Wednesday, April 9, 2014

April 6, 2014 Tugaloo State Park, Georgia

The Savannah River marks the Southwestern boundary of South Carolina and Georgia.  South Carolina has the shape of a piece of potato pie (sweet potato for those uninformed), the upper crusty part being the boundary with North Carolina.  The eastern sliced angle being shared with the Atlantic Ocean and the Southwestern angle being shared with the State of Georgia. At the pointed tip, the Savannah River flows into the Atlantic.   Above the tip is Hilton Head in South Carolina and below the tip, is the city of Savannah in Georgia.  The upwaters of the Savannah pour out of Lake Hartwell in the Northwest.  The Tugaloo River is part of that watershed.

I drive down  I-85 today along the frontage of the mountains towards Atlanta and Decatur.  The rain comes up from Georgia along the mountains just this route, the rain or the snow or the wind. Today it is cool and misty. Finally winter has gone.  The forests lining the route are Technicolor/Blu-Ray: Purple Wisteria dripping from the tall trees, white dogwoods, pink plums, fushia red buds and yellow jasmine wrapped around everywhere. The yellow jasmine is the State Flower of South Carolina. The new leaves of hardwoods are red, orange, yellow and tender green.  I cross the Tugaloo into Georgia and all is green here.

I take exit 173 north into Lavonia, then 6 miles to Martin, turn right onto 328. Here is a small village called Avalon and on the left a residence with blue neon lights in the front windows off the porch proclaiming:
"Stumpey's Playhouse". Two miles up the road at the corner of Seven Forks Rd, in a village with the odd name of Gumlog, sits "Stumpey's Gas Station". Farther on is a BP station where I turn left and soon find the park. (This is not the best way to go, but it may be the most interesting.). I have traveled from Stevens County into Franklin county.

From the Visitor Center near the edge of the water, the 3.5 mile Sassafras Trail begins.  It snakes along the shore, up and down hills with bright blue blazes to mark the way.  Here there are flat rocks of sparkling shale.  On a bluff overlooking the river, someone has piled stacks of them making a line of cairns.  I pass an amphitheater and up the hill, a closed Nature Hut.  Finally there are Yurts with decks built high up looking across the water towards expensive houses on the other side.

Back on the road, I wonder how my great grandfather traveled to Decatur to finish medical school at Emory in the year following the end of the Civil War.  Was there a train?  Did he ride a horse?  Did he carry food with him?  Where did he live?

Eleanor, Ryan, Martin and Mathew and I have dinner at Chai Pani (Namaste, Ya'll) in Decatur.  Would he recognize this place?  Would he believe it could be true?  What will it be like another 150 years from now?  Would we believe it?

Here is a recipe for Sweet Potato Pie, the winner of the "Back to the Basics" recipe contest printed in The State newspaper Sunday, November 7, 2004.  The winner was Frances Mitchell of Florence.

2 cups sweet potato pulp
1 stick margarine, sliced
2 eggs
1/8 cup flour
1 tsp vanilla
1/2 cup granulated sugar
1/2 cup brown sugar
1 tsp butter flavoring
1/8 cup milk
1 9-inch unbaked pie crust

*Mash sweet potatoes and all ingredients. Pour mixture into 9-inch pie shell
*Bake at 350 degree for 35 minutes.

What the heck, just use butter, not margarine and you will not need butter flavoring.

TRY IT:
Transcribe verbatim the section of the Tugaloo State Park post that starts at "April 6, 2014" and stops after "of that watershed.".

DATA LISTING:
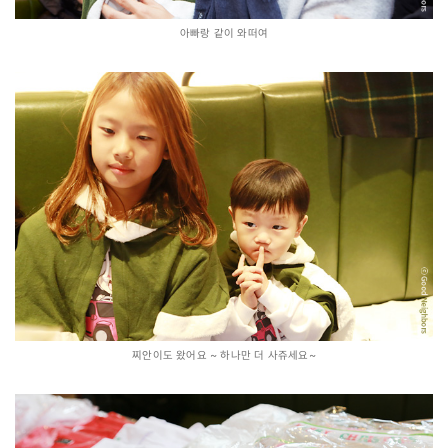
아빠랑 같이 와떠여
찌안이도 왔어요 ~ 하나만 더 사쥬세요~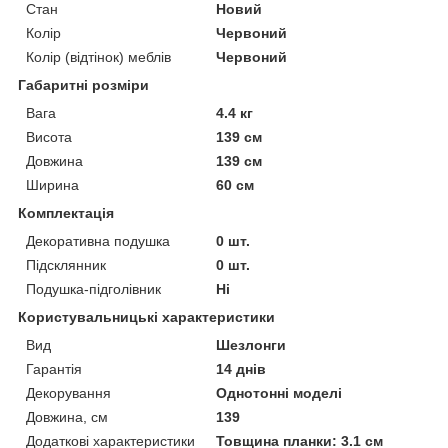
Стан
Новий
Колір
Червоний
Колір (відтінок) меблів
Червоний
Габаритні розміри
Вага
4.4 кг
Висота
139 см
Довжина
139 см
Ширина
60 см
Комплектація
Декоративна подушка
0 шт.
Підсклянник
0 шт.
Подушка-підголівник
Ні
Користувальницькі характеристики
Вид
Шезлонги
Гарантія
14 днів
Декорування
Однотонні моделі
Довжина, см
139
Додаткові характеристики
Товщина планки: 3.1 см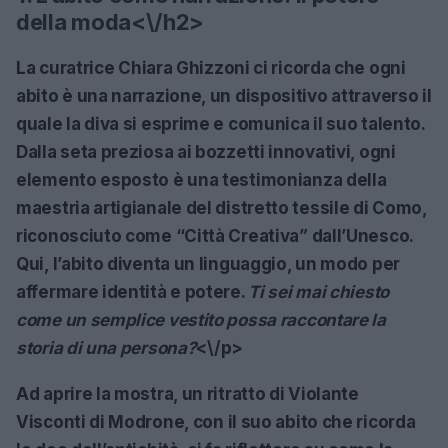
della moda<\/h2>
La curatrice
Chiara Ghizzoni
ci ricorda che ogni
abito è una narrazione, un dispositivo attraverso il
quale la diva si esprime e comunica il suo talento.
Dalla seta preziosa ai bozzetti innovativi, ogni
elemento esposto è una testimonianza della
maestria artigianale del distretto tessile di Como,
riconosciuto come “Città Creativa” dall’Unesco.
Qui, l’abito diventa un linguaggio, un modo per
affermare identità e potere.
Ti sei mai chiesto
come un semplice vestito possa raccontare la
storia di una persona?
<\/p>
Ad aprire la mostra, un ritratto di
Violante
Visconti di Modrone
, con il suo abito che ricorda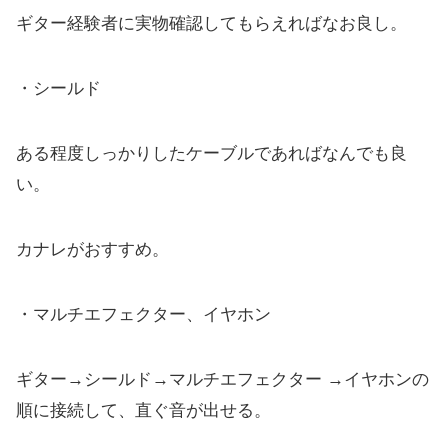
ギター経験者に実物確認してもらえればなお良し。
・シールド
ある程度しっかりしたケーブルであればなんでも良
い。
カナレがおすすめ。
・マルチエフェクター、イヤホン
ギター→シールド→マルチエフェクター →イヤホンの
順に接続して、直ぐ音が出せる。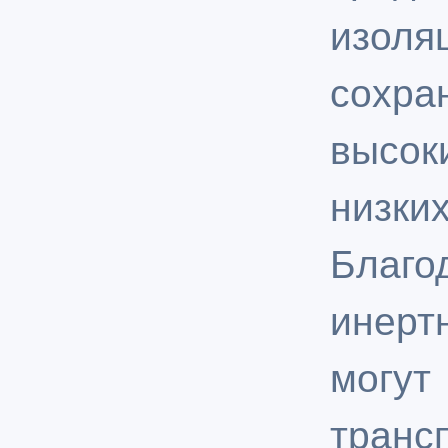
изол
сохр
высок
низки
Бла
инер
мог
транс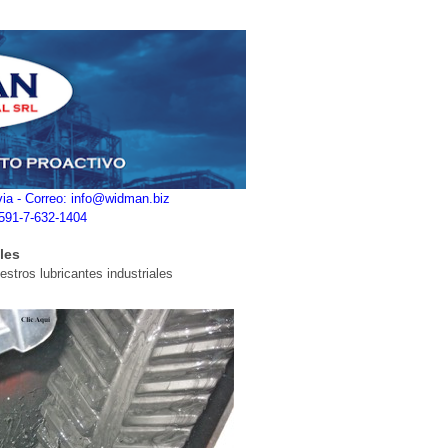
ivia - Correo: info@widman.biz
+591-7-632-1404
les
estros lubricantes industriales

RESPONSE AREA:
April 6, 2014 Tugaloo State Park, Georgia

The Savannah River marks the Southwestern boundary of South Carolina and Georgia.  South Carolina has the shape of a piece of potato pie (sweet potato for those uninformed), the upper crusty part being the boundary with North Carolina.  The eastern sliced angle being shared with the Atlantic Ocean and the Southwestern angle being shared with the State of Georgia. At the pointed tip, the Savannah River flows into the Atlantic.   Above the tip is Hilton Head in South Carolina and below the tip, is the city of Savannah in Georgia.  The upwaters of the Savannah pour out of Lake Hartwell in the Northwest.  The Tugaloo River is part of that watershed.